白光閃爍,耳朵嗡鳴,在陣陣頭疼中洛青暫時沒有睜眼。他細細感受周遭,努力捕捉耳鳴下的嘈雜。雜音由遠而近,漸漸清晰......
洛青身體微不可查的一顫,溫熱的液體猛地甩到他臉上,滴滴答答向下流淌。
他靜待液體流入口中,輕輕一舔。
是血。
耳鳴這時才完全消去,一個粗礪的嗓音在耳邊怒吼:「......敢裝死!」
下一瞬間,破風聲直衝面前,脆弱的腹部遭受撞擊。
洛青忍不住悶哼,反射性的想彎腰,卻紋絲不動,肢體痙攣與身下的硬物碰撞。他不住喘息,好一會兒身體才恢復控制。
「這下終於要睜眼了嗎,臭狗?」一個沒聽過的聲音嘻笑道,周圍零零散散傳來調笑聲。
緩緩睜眼,眼前一片刺目腥紅。洛青微微轉動眼珠子,只見牆壁塗滿血液,有已經烏黑的,也有殷紅如新的;鉗子、烙鐵、手銬......金屬刑具散落各處,全都覆上血汙;四周站著四個人,穿著清一色的病人服,黑黑紅紅,看不出原本的顏色。

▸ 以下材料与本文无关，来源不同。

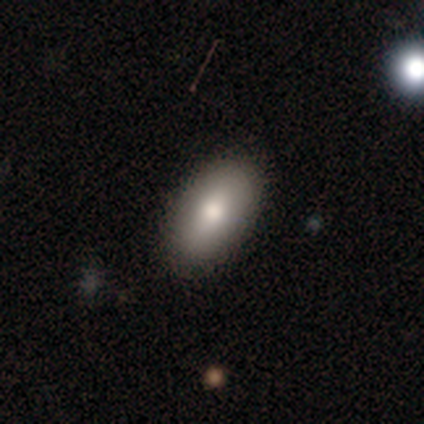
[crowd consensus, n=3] star or artifact 67%, smooth 33%, featured or disk 0%.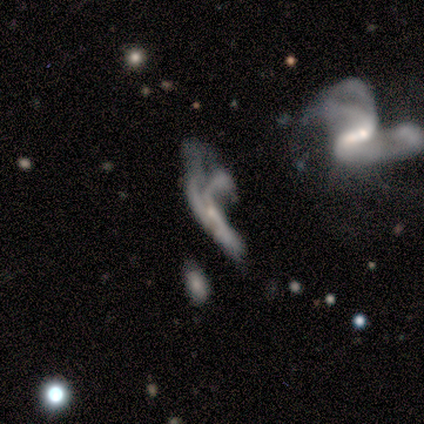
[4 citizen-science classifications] Smooth or featured?
  - featured or disk: 75% *
  - smooth: 25%
  - star or artifact: 0%
Edge-on disk?
  - no: 100% *
  - yes: 0%
Bar?
  - weak: 67% *
  - no: 33%
  - strong: 0%
Spiral arms?
  - yes: 67% *
  - no: 33%
Spiral winding?
  - loose: 100% *
  - tight: 0%
  - medium: 0%
Spiral arm count?
  - can't tell: 100% *
  - 1: 0%
  - 2: 0%
  - 3: 0%
  - 4: 0%
  - more than 4: 0%
Bulge size?
  - moderate: 33% * (tied)
  - small: 33% * (tied)
  - none: 33% * (tied)
  - dominant: 0%
  - large: 0%
Merging?
  - major disturbance: 50% * (tied)
  - merger: 50% * (tied)
  - none: 0%
  - minor disturbance: 0%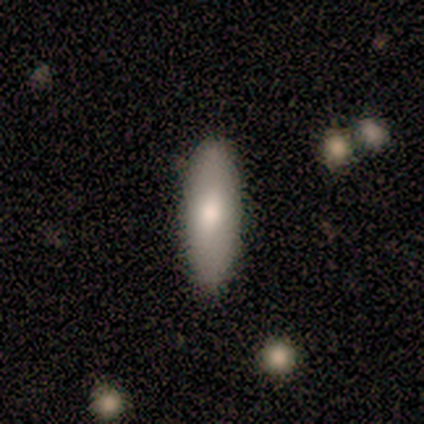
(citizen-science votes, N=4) This appears to be a smooth galaxy with no disk features (75%) that is cigar-shaped (67%). Merging: none (50%, tied with minor disturbance).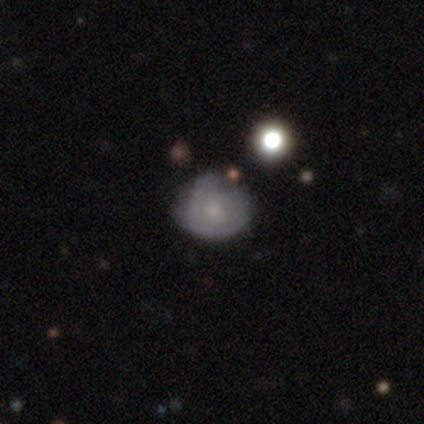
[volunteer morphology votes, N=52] Q: Smooth or featured?
A: smooth (52%); runner-up: featured or disk (38%)
Q: How rounded?
A: round (78%); runner-up: in between (22%)
Q: Merging?
A: none (45%); runner-up: minor disturbance (43%)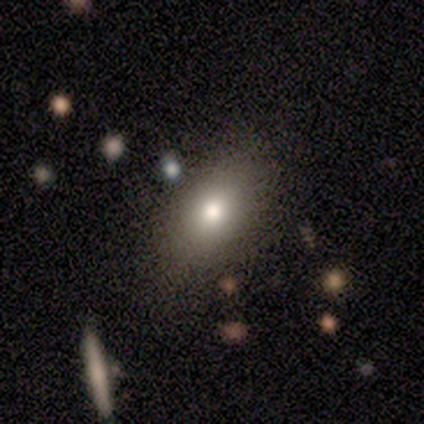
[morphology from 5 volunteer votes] Overall: smooth (60%; star or artifact 40%). How rounded: in between (67%; round 33%). Merging: none (67%; minor disturbance 33%).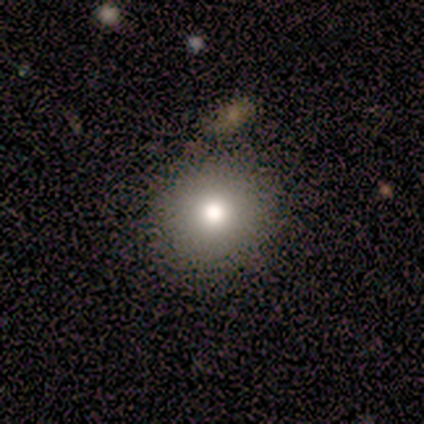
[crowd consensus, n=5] smooth_or_featured: smooth (p=0.80) [alt: star or artifact p=0.20]
how_rounded: round (p=1.00)
merging: none (p=0.75) [alt: merger p=0.25]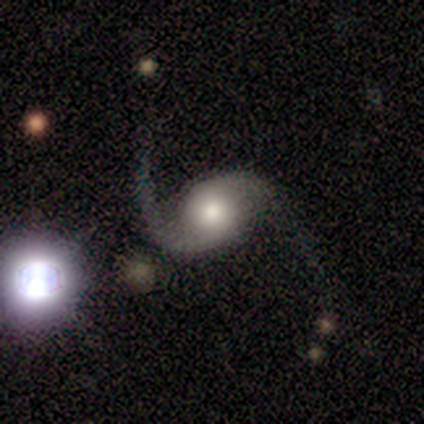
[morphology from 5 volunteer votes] Smooth or featured? featured or disk (100%)
Edge-on disk? no (60%)
Bar? no (100%)
Spiral arms? yes (100%)
Spiral winding? medium (67%)
Spiral arm count? 2 (67%)
Bulge size? moderate (67%)
Merging? minor disturbance (40%)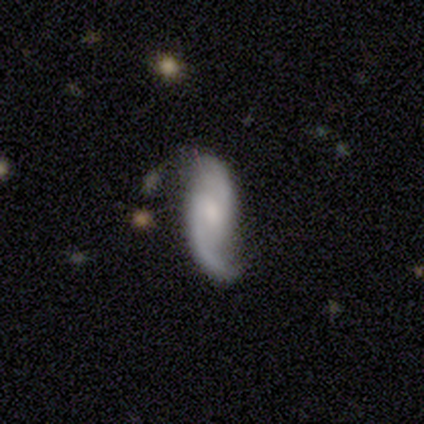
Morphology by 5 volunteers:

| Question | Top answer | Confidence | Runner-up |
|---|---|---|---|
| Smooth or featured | featured or disk | 100% | — |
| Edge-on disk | no | 100% | — |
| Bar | weak | 60% | no (40%) |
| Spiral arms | yes | 100% | — |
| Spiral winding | medium | 40% | tied: loose (40%) |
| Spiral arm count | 2 | 100% | — |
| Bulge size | moderate | 40% | tied: small (40%) |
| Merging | none | 100% | — |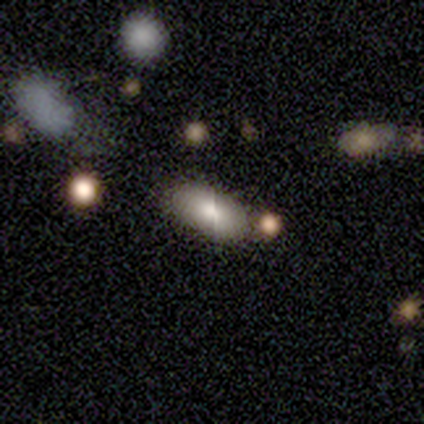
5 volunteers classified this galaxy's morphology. A smooth galaxy with no disk features (60%) that is in between round and cigar-shaped (100%).

Vote fractions:
- Smooth or featured? smooth: 60% / featured or disk: 20% / star or artifact: 20%
- How rounded? in between: 100% / round: 0% / cigar-shaped: 0%
- Merging? none: 50% (tied) / merger: 50% (tied) / minor disturbance: 0% / major disturbance: 0%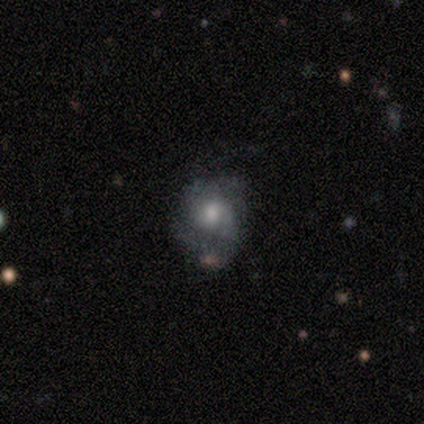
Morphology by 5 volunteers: Smooth or featured: smooth — 60% (featured or disk — 40%)
How rounded: round — 67% (in between — 33%)
Merging: minor disturbance — 80% (major disturbance — 20%)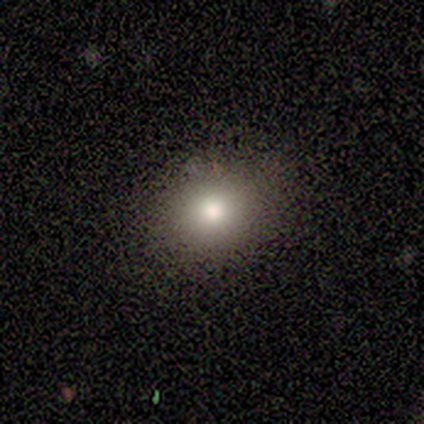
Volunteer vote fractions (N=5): Smooth or featured?
  - smooth: 100% *
  - featured or disk: 0%
  - star or artifact: 0%
How rounded?
  - in between: 60% *
  - round: 40%
  - cigar-shaped: 0%
Merging?
  - none: 60% *
  - minor disturbance: 40%
  - major disturbance: 0%
  - merger: 0%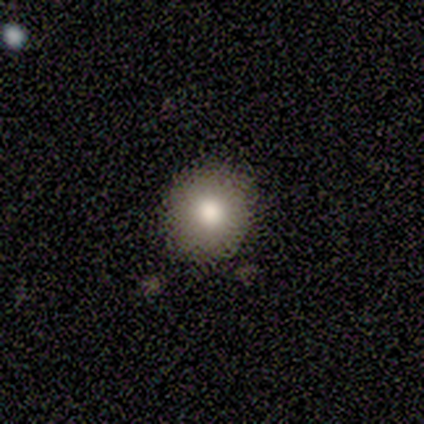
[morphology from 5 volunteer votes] Smooth or featured: smooth — 100%
How rounded: round — 100%
Merging: none — 100%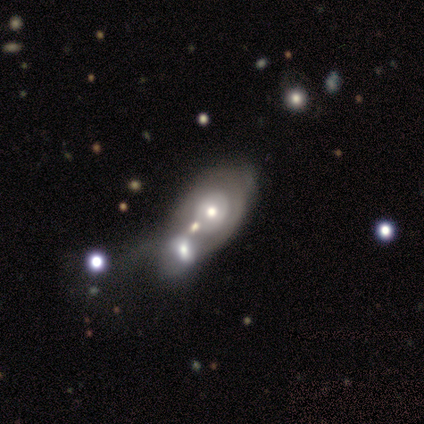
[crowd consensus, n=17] smooth_or_featured: featured or disk (p=0.76) [alt: smooth p=0.18]
disk_edge_on: no (p=1.00)
bar: no (p=1.00)
has_spiral_arms: no (p=0.54) [alt: yes p=0.46]
bulge_size: moderate (p=0.77) [alt: large p=0.15]
merging: merger (p=0.56) [alt: minor disturbance p=0.31]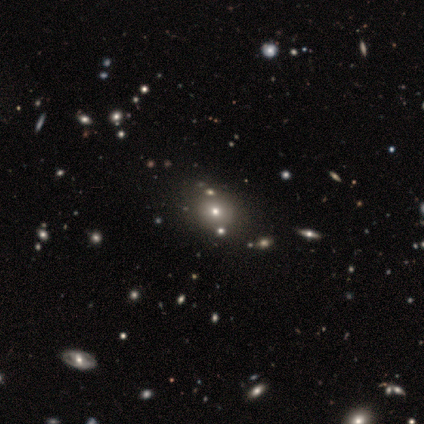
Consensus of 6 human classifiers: Smooth or featured? 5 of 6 (83%) said smooth. How rounded? 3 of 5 (60%) said round. Merging? 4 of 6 (67%) said none.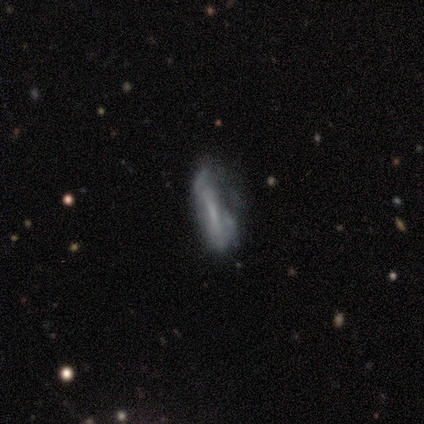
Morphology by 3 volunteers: Smooth or featured? featured or disk (67%)
Edge-on disk? no (100%)
Bar? strong (50%, tied with weak)
Spiral arms? no (100%)
Bulge size? none (100%)
Merging? major disturbance (67%)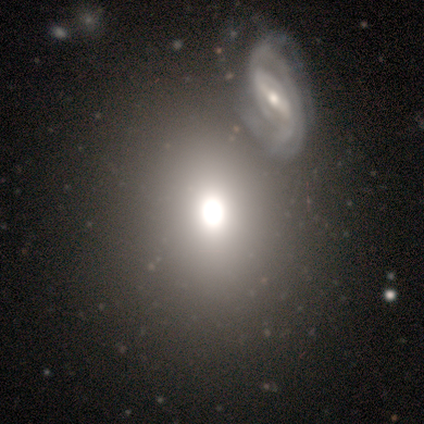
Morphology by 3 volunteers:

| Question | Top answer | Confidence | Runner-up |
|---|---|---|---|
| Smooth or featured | smooth | 33% | tied: featured or disk (33%), star or artifact (33%) |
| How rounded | round | 100% | — |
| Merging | none | 100% | — |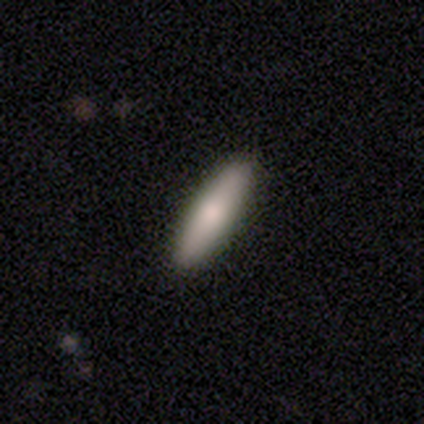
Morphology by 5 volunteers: A smooth galaxy with no disk features (80%) that is cigar-shaped (75%). Merging: none (100%).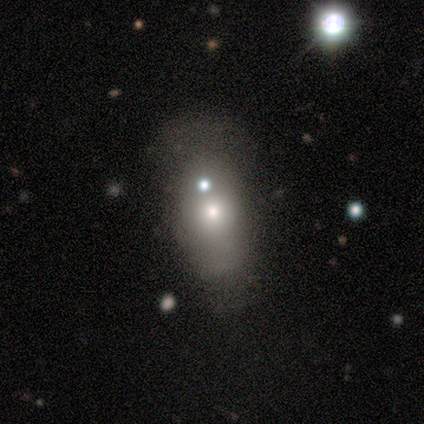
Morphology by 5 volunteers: A smooth galaxy with no disk features (40%, tied with star or artifact) that is in between round and cigar-shaped (100%).

Vote fractions:
- Smooth or featured? smooth: 40% (tied) / star or artifact: 40% (tied) / featured or disk: 20%
- How rounded? in between: 100% / round: 0% / cigar-shaped: 0%
- Merging? none: 67% / major disturbance: 33% / minor disturbance: 0% / merger: 0%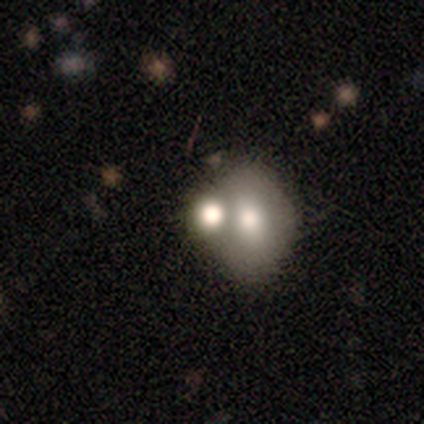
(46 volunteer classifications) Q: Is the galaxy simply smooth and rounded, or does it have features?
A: smooth — 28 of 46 (61%).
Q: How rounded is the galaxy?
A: in between — 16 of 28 (57%).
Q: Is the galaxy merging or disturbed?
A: merger — 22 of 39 (56%).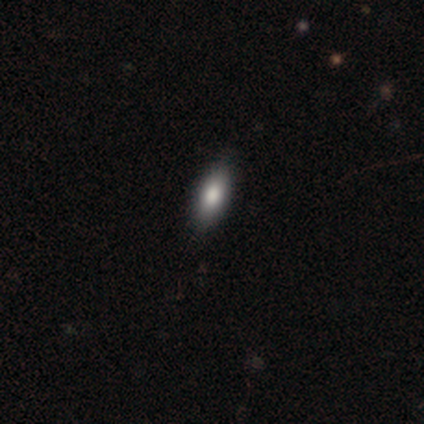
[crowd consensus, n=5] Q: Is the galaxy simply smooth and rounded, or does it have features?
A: smooth — 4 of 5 (80%).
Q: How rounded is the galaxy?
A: in between — 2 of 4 (50%, tied with cigar-shaped).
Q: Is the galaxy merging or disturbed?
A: none — 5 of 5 (100%).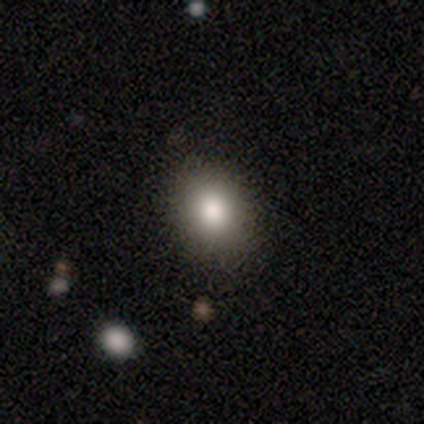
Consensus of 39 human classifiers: Smooth or featured? 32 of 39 (82%) said smooth. How rounded? 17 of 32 (53%) said in between. Merging? 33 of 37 (89%) said none.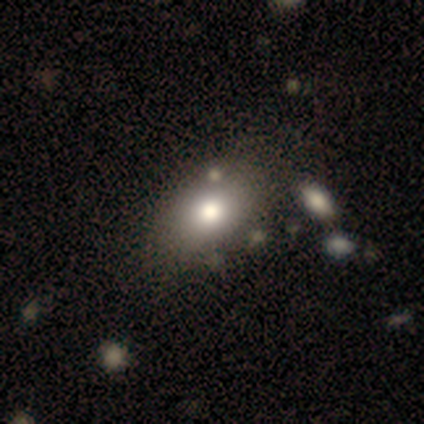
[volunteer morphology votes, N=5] smooth_or_featured: smooth (p=0.60) [alt: star or artifact p=0.40]
how_rounded: in between (p=1.00)
merging: none (p=1.00)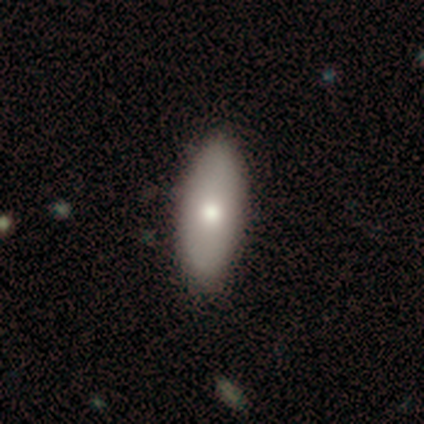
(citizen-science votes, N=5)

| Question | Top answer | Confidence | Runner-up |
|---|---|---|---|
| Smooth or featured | smooth | 80% | featured or disk (20%) |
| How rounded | in between | 50% | tied: cigar-shaped (50%) |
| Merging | none | 80% | minor disturbance (20%) |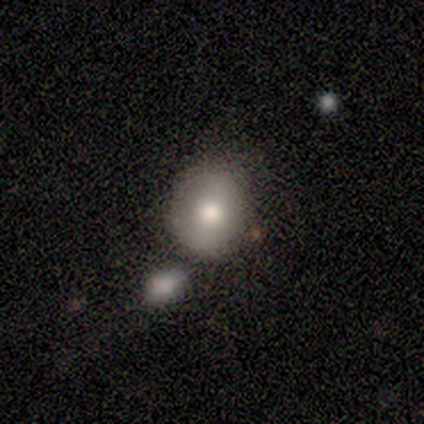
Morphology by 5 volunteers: This appears to be a smooth galaxy with no disk features (80%) that is round (100%). Merging: none (75%).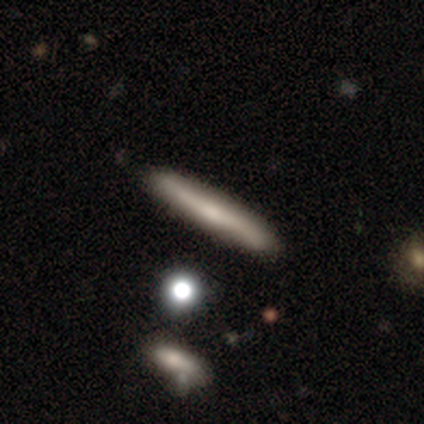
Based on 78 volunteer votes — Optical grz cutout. It shows a smooth galaxy with no disk features (60%) that is cigar-shaped (96%). Merging: none (51%).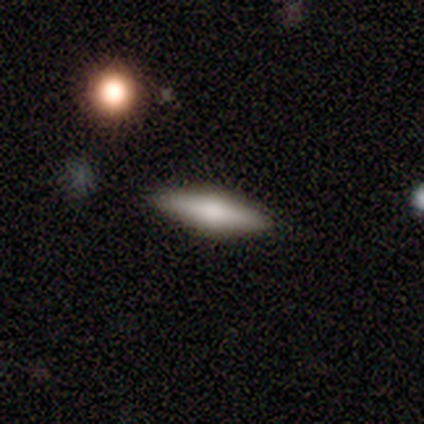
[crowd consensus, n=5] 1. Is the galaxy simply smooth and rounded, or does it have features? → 60% smooth, 40% featured or disk, 0% star or artifact.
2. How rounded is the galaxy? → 67% cigar-shaped, 33% in between, 0% round.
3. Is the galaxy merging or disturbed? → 100% none, 0% minor disturbance, 0% major disturbance, 0% merger.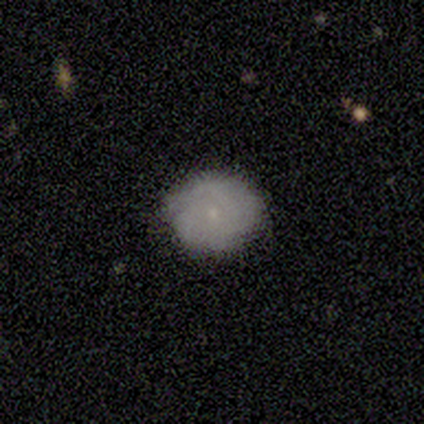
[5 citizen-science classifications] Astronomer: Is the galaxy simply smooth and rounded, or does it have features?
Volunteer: smooth — 60% (runner-up: featured or disk, 40%).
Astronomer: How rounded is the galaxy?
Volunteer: in between — 67%.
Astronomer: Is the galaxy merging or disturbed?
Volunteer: none — 60% (runner-up: minor disturbance, 40%).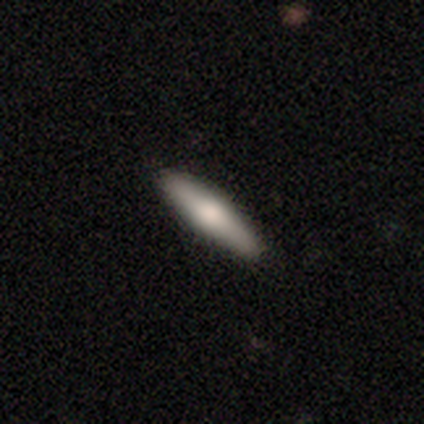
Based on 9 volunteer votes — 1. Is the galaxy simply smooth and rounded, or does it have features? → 56% smooth, 44% featured or disk, 0% star or artifact.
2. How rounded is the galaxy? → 80% cigar-shaped, 20% in between, 0% round.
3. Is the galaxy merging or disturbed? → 100% none, 0% minor disturbance, 0% major disturbance, 0% merger.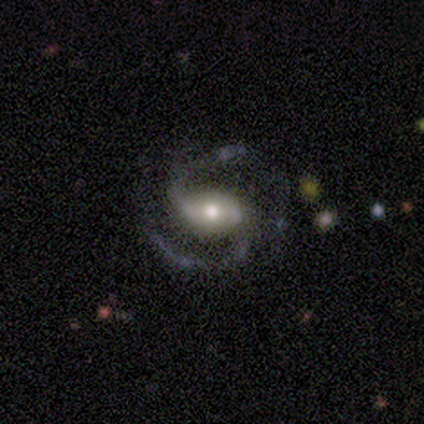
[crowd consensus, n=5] Morphology: type=featured or disk (100%); edge-on=no (100%); bar=strong (80%); spiral arms=yes (100%); winding=medium (40%, tied with loose); arm count=2 (100%); bulge=moderate (80%); merging=none (60%).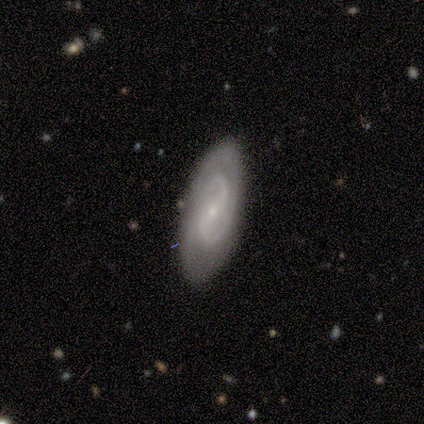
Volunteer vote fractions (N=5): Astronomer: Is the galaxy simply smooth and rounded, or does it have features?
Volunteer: featured or disk — 80%.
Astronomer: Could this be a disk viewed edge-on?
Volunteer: no — 100%.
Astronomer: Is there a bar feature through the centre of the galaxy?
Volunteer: weak — 50%.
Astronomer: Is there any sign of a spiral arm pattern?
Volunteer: yes — 100%.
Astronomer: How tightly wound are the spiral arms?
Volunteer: tight — 75%.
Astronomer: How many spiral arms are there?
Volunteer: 2 — 50%, tied with can't tell at 50%.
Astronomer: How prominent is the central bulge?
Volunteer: small — 100%.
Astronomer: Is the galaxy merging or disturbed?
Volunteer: none — 80%.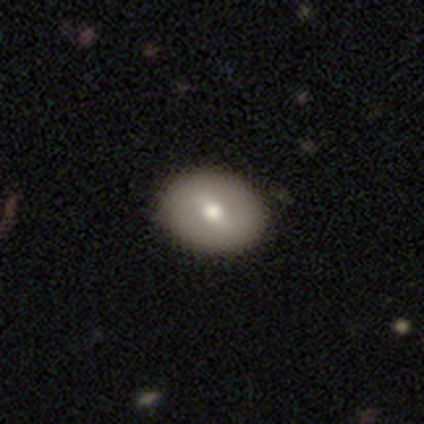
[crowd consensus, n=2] This appears to be a featured or disk galaxy (100%) with a weak bar (50%, tied with no), no spiral arms (100%) and a moderate central bulge (50%, tied with small). Merging: none (100%).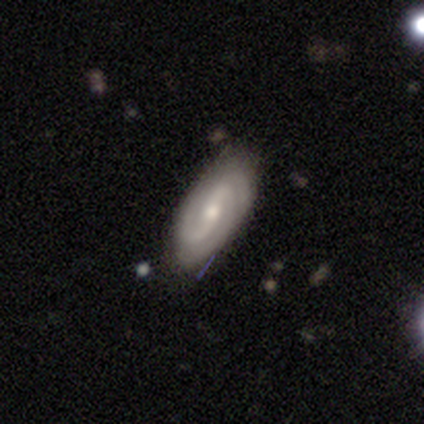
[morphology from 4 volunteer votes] smooth-or-featured: featured or disk: 75% | smooth: 25% | star or artifact: 0%
  disk-edge-on: no: 67% | yes: 33%
    bar: strong: 50% (tied) | no: 50% (tied) | weak: 0%
    has-spiral-arms: yes: 100% | no: 0%
      spiral-winding: tight: 50% (tied) | medium: 50% (tied) | loose: 0%
      spiral-arm-count: 2: 100% | 1: 0% | 3: 0% | 4: 0% | more than 4: 0% | can't tell: 0%
    bulge-size: moderate: 50% (tied) | small: 50% (tied) | dominant: 0% | large: 0% | none: 0%
  merging: none: 100% | minor disturbance: 0% | major disturbance: 0% | merger: 0%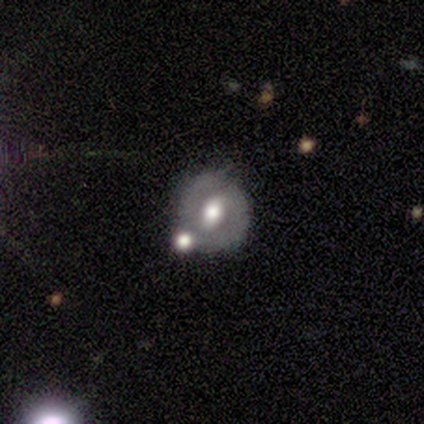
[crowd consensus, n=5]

洛青花了幾秒鐘釐清事態:自己被綁在木頭椅子上,全身都痛,HP掉了三分之二,再這樣下去可能撐不過一小時。從服裝可以推斷,可能來到類似療養院的地方。
想到這裡,他趕忙打開任務欄。
上面只有一條,簡簡單單:「活下去。」
他心中一沉,又點開隱藏列。果不其然,其中的第二項任務亮起,顯示「進行中。」
該死。
那四人見他不說話,一副面無表情的冷淡樣,站最遠的率先開口:「怎樣,不說話,臭狗!」
洛青盯著他,忍著疼痛扯出一個微笑:「你也是啊。」
那人一愣,彈跳而起,捲起袖子繃緊手臂,吼道:「你什麼意思!老大,讓我對付對付他!」
被他稱為老大的人沒應答,只是默默瞪著洛青。
見自家老大不說話,那人也不敢造次,只是揮舞著從一邊撿起的長棍,喋喋不休的威脅。
洛青待他說得口乾舌燥才漫不經心的開口:「我是說,你也是隻臭狗。」說著,他撇了眼沉默的老大,挑眉笑道:「不是嗎?」
那人聞言一愣,隨即面紅耳赤,也不知是覺得氣還是恥辱,掄起棍子就朝洛青揮去,卻被老大擋下。老大淡淡的望了眼比他矮小好幾公分、瑟縮著脖子不敢動的「臭狗」,轉頭對洛青笑道:「你很有趣。」
老大生得極為壯碩,那怕身穿最大號的病服還是顯得緊繃,微微一動便可見塊塊肌肉,但他的臉卻顯得清白俊秀,淡淡一笑便能博得好感,要不是臉中央一道猙獰疤痕硬生生將面孔切成兩半,想必也是許多少女的夢中情人。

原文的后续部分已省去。